Charcoal Barbeque Grills
How do you Barbecue? Help, Please!!!?
How do you Barbecue? HELP!!!!?
…Or “barbeque” as I’ve also seen it spelled. My Sister, Mom, and I have been trying to learn how to cook together, and lately we’ve been cooking various recipes from a few cook books that my Sis bought. Well, we recently bought a Barbecue Pit, so that we can barbecue some meat together one day. We got all the necessary things for the pit to cook the food, but I have just a few questions (Sorry if I sound stupid…this is only my first time lol):
1. How long do you normally leave the Chicken, Robs, and sausage on the grill?
2. How can you tell if the food is done?
3. About how much charcoal do I put to the bottom of the pit?
4. Do you have any kind of seasoning to recommend to put on the Ribs and Chicken?
THANK YOU SO MUCH!
Congrats on learning to cook new things!
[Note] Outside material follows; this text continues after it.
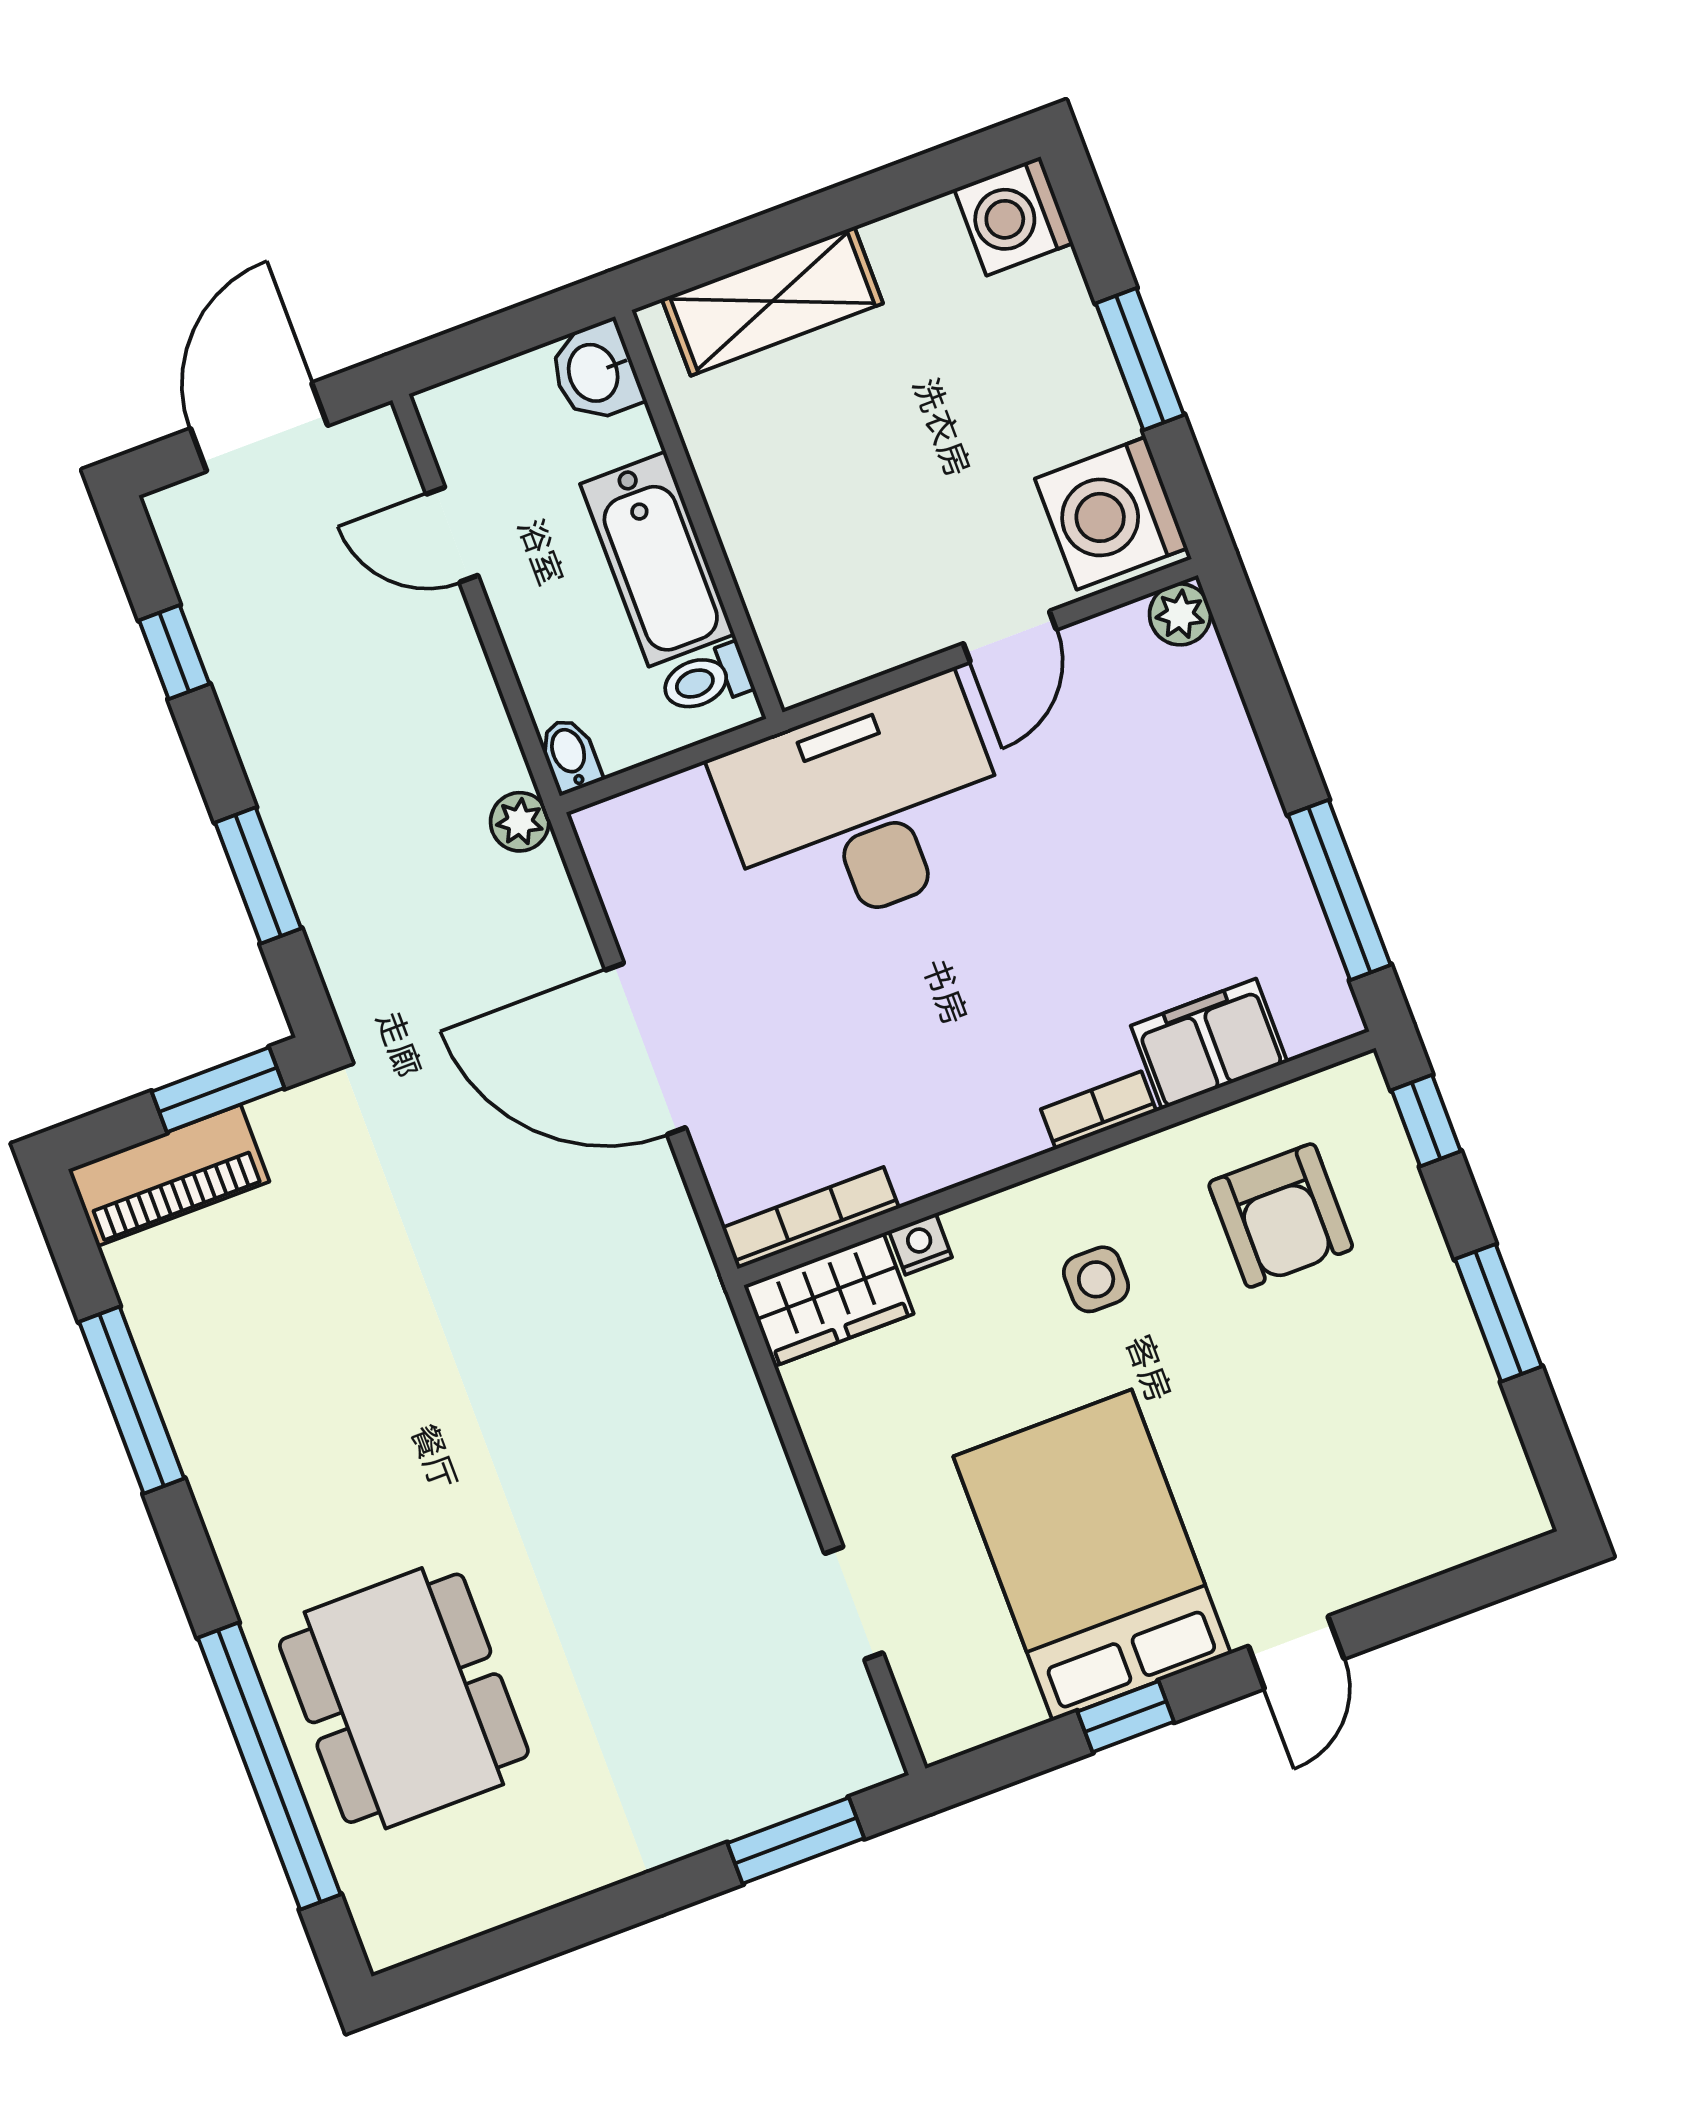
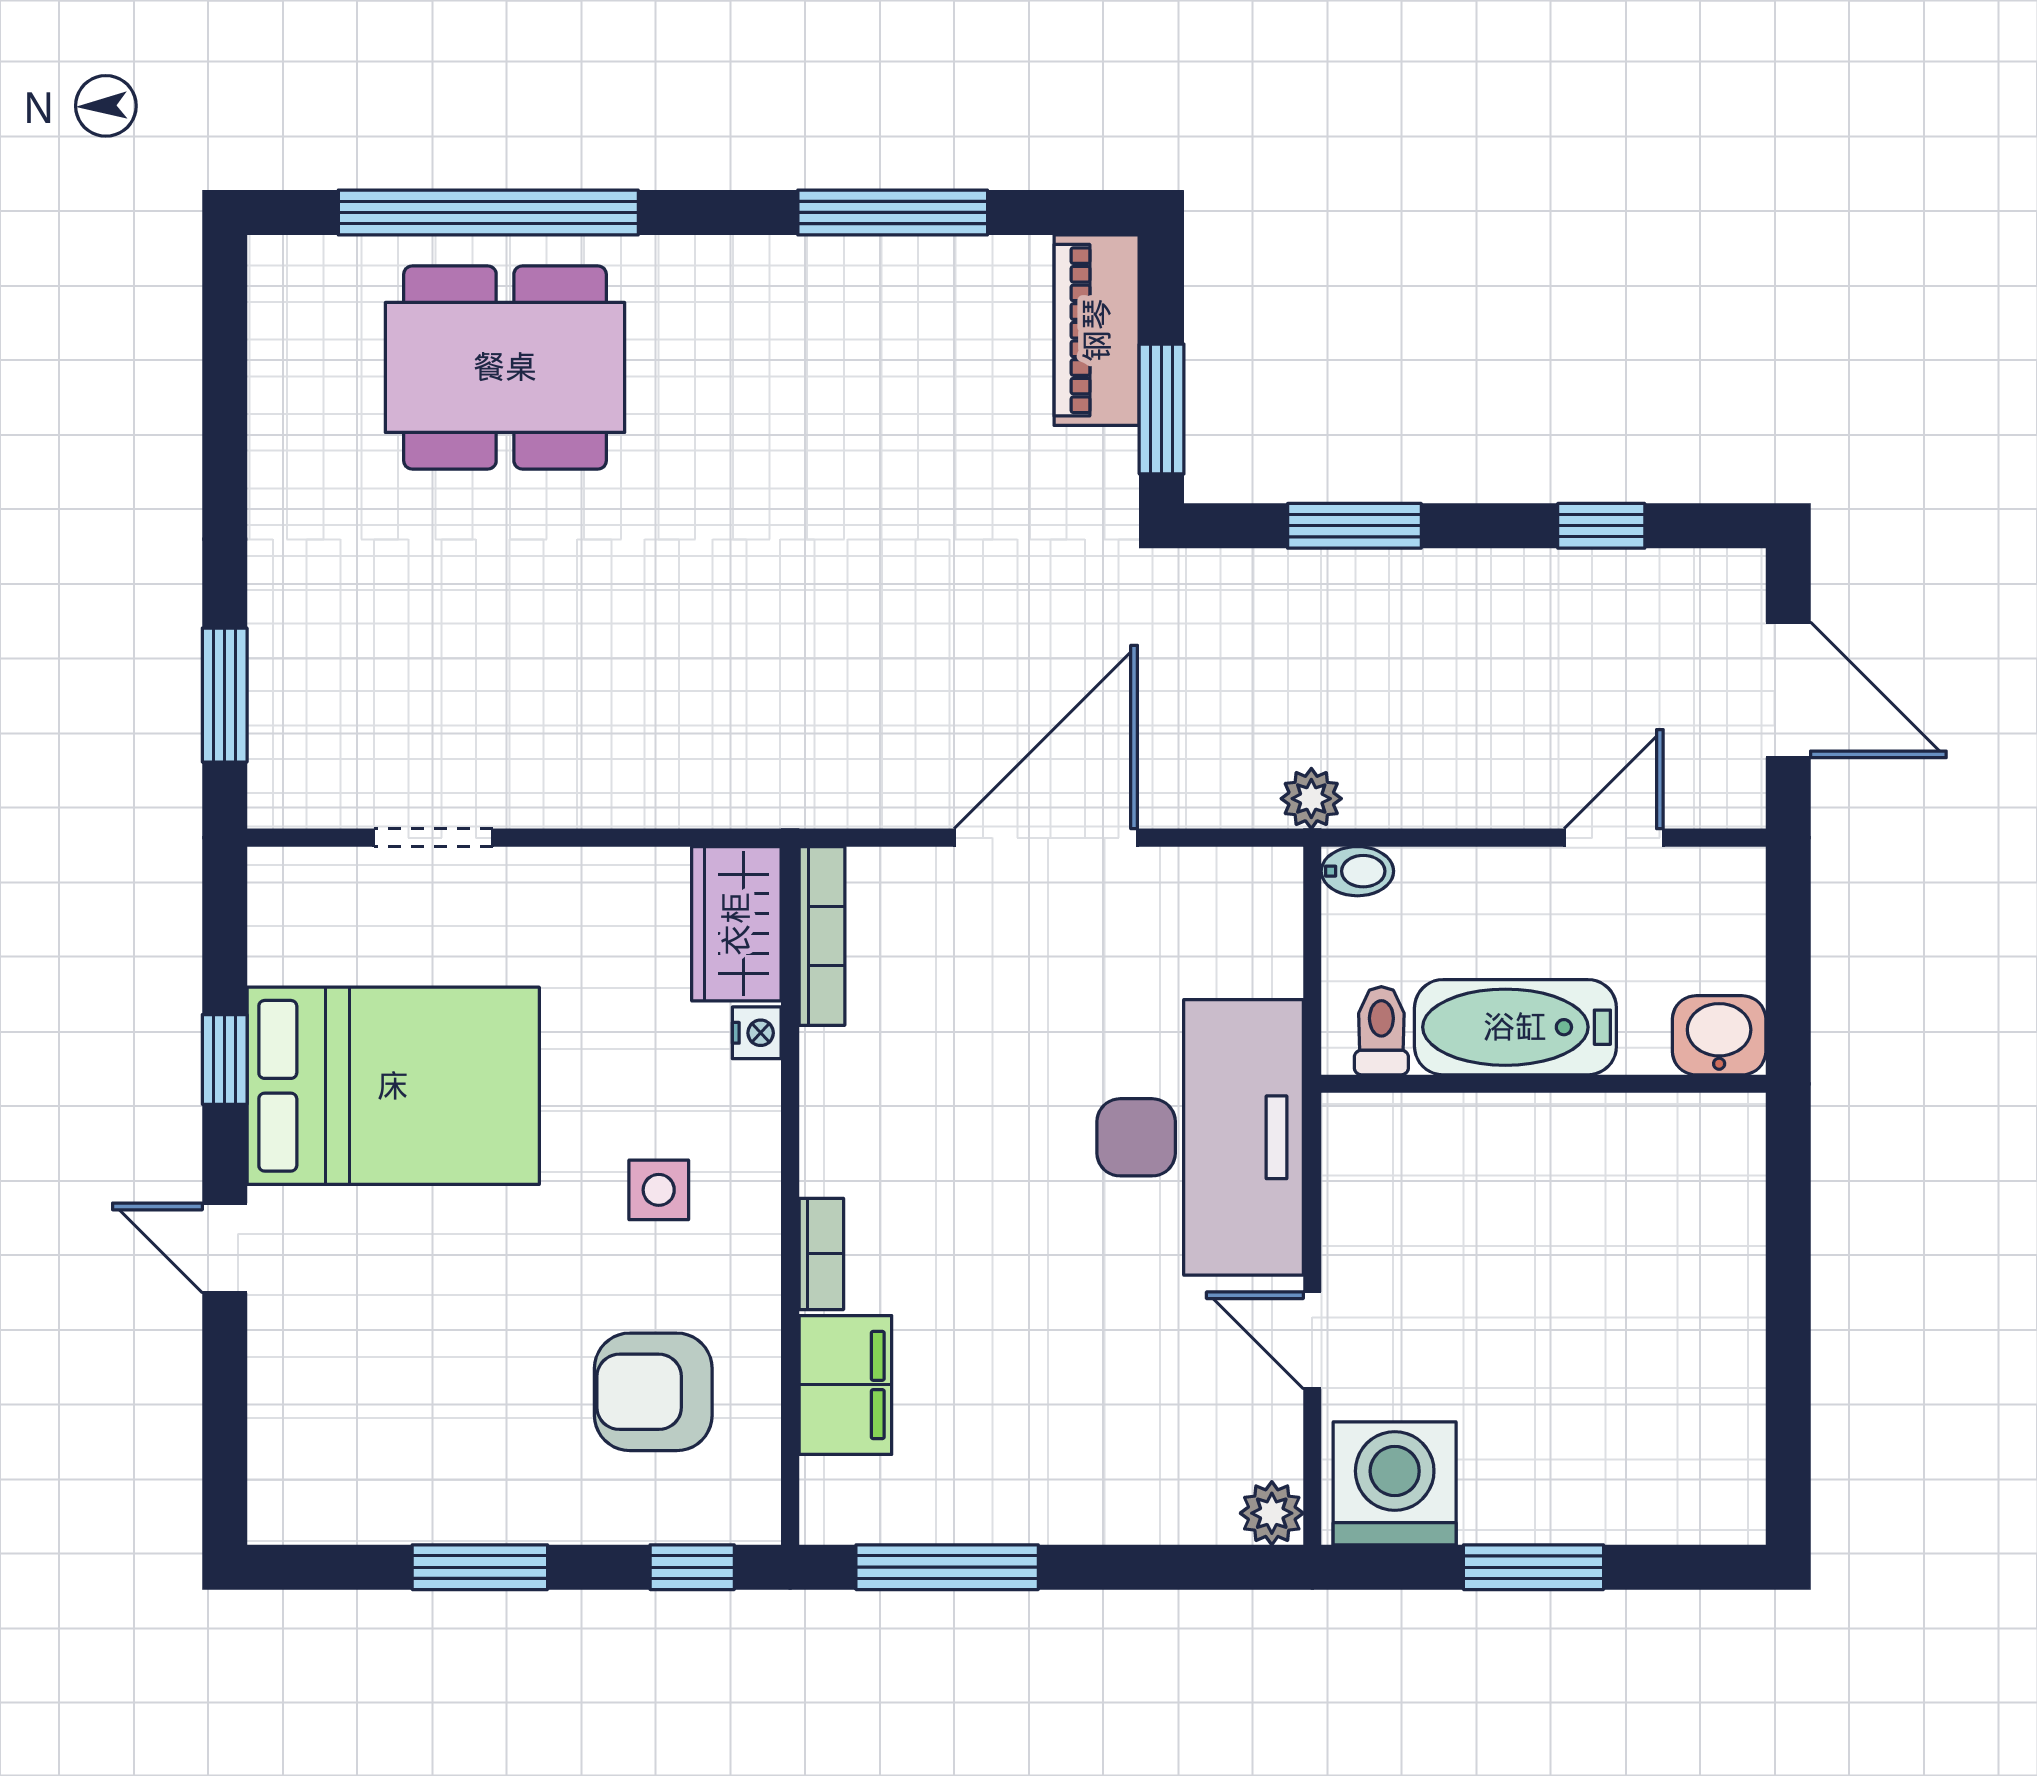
washing machine: (1013, 216) -> (1718, 1497), removed
shelving: (772, 301) -> (1723, 1232), removed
I’ll do my best to answer your questions.
1. Chicken is done when the juices from the meat run clear. So, cut into the thickest part of the thickest piece of chicken, and if the meat looks white and the juice isn’t pink or bloody, the chicken is done. If robs=ribs, I would strongly suggest cooking them over indirect heat, which means don’t put them directly above the hot coals. Keep them off to the side as much as possible, otherwise they’ll burn very easily and get tough. Ribs are actually one of the more challenging things to BBQ or grill correctly, so you may want to wait until you’ve done chicken, burgers, sausage, etc. a few times before attempting ribs. Sausage is easy–its done when the inside is cooked. Cut one in half and take a look. Or, you can poke one with a sharp fork, and if the juices run clear, they’re either done or very close to it.
2. I guess I sort of answered this one already, but for the foods you didn’t ask about, here’s a guide: Beef should be cooked to your preference, whether its hamburgers, steaks, or kabobs. Medium has a warm pink center, Well done has no pink, and Rare has a cool red center. So make the beef to whatever temperature floats your boat. Pork needs to be cooked all the way through, so the juices need to run clear, and there should be no pink when you cut into it. The challenge with pork is getting it off the grill after its cooked all the way but before it gets tough and chewy. That will be a trial and error thing for you, I’m afraid, as all grills cook a bit differently.
3. That depends on the size of your grill, what you’re cooking, what kind of charcoal you’re using, and how long you need the coals to stay hot. But, generally speaking, there’s an easy solution. You should be able to find whats called a “charcoal chimney” at your local grocery store or walmart. They’re about $10, made of metal with a wood handle, and absolutely indispensible when it comes to your coals. You should choose a quality charcoal, such as Kingsford. Fill the top portion of the chimney with charcoal, put a few pages of wadded up newspaper in the bottom portion of the chimney, and light the newspaper with a lighter or long match. The fire from the newspaper will light the coals, and in 20 minutes or so, your coals will be ready to cook on. The easiest way to tell if your coals are ready is to look at the top layer of coals in your chimney. If they’re beginning to turn white in some areas, they’re ready. So, dump the chimney into the bottom of your grill/pit, spread the coals into a somewhat flat layer at the bottom, and replace the cooking grate. Add your meat and cook away!
4. For ribs, there are all kinds of rubs available depending on your preference. Instead of a dry rub, you may also choose to baste them with barbeque sauce while they’re cooking. It all comes down to personal preference. Take a walk through the seasoning aisle at your local grocery store, and you’ll see dozens of dry rubs for ribs. When it comes to chicken, some classic seasonings are: Lemon pepper; Seasoned salt; Garlic powder, onion powder, black pepper, sea salt; or a Basil, oregano, garlic, rosemary combo. You may also want to try using a packet of dry italian salad dressing as a seasoning, and the same can be done with the dry packets of ranch dressing. Lastly, you can always marinade the chicken instead of (or in addition to) using a dry rub. To marinade, place your chicken parts in a shallow dish, add your marinade of choice (italian salad dressing, balsamic vinegar, red wine vinegar, soy/teriyaki sauce, anything as long as it’s got some acidity to it), cover with plastic wrap or tin foil, and throw it in the fridge for at least 45 minutes. The longer you marinade, the more flavor is absorbed into the meat and the more tender the meat becomes.
I know this was a pretty long answer, but it’s difficult to sum up years and years of grilling into a few paragraphs. I hope this helps, and good luck!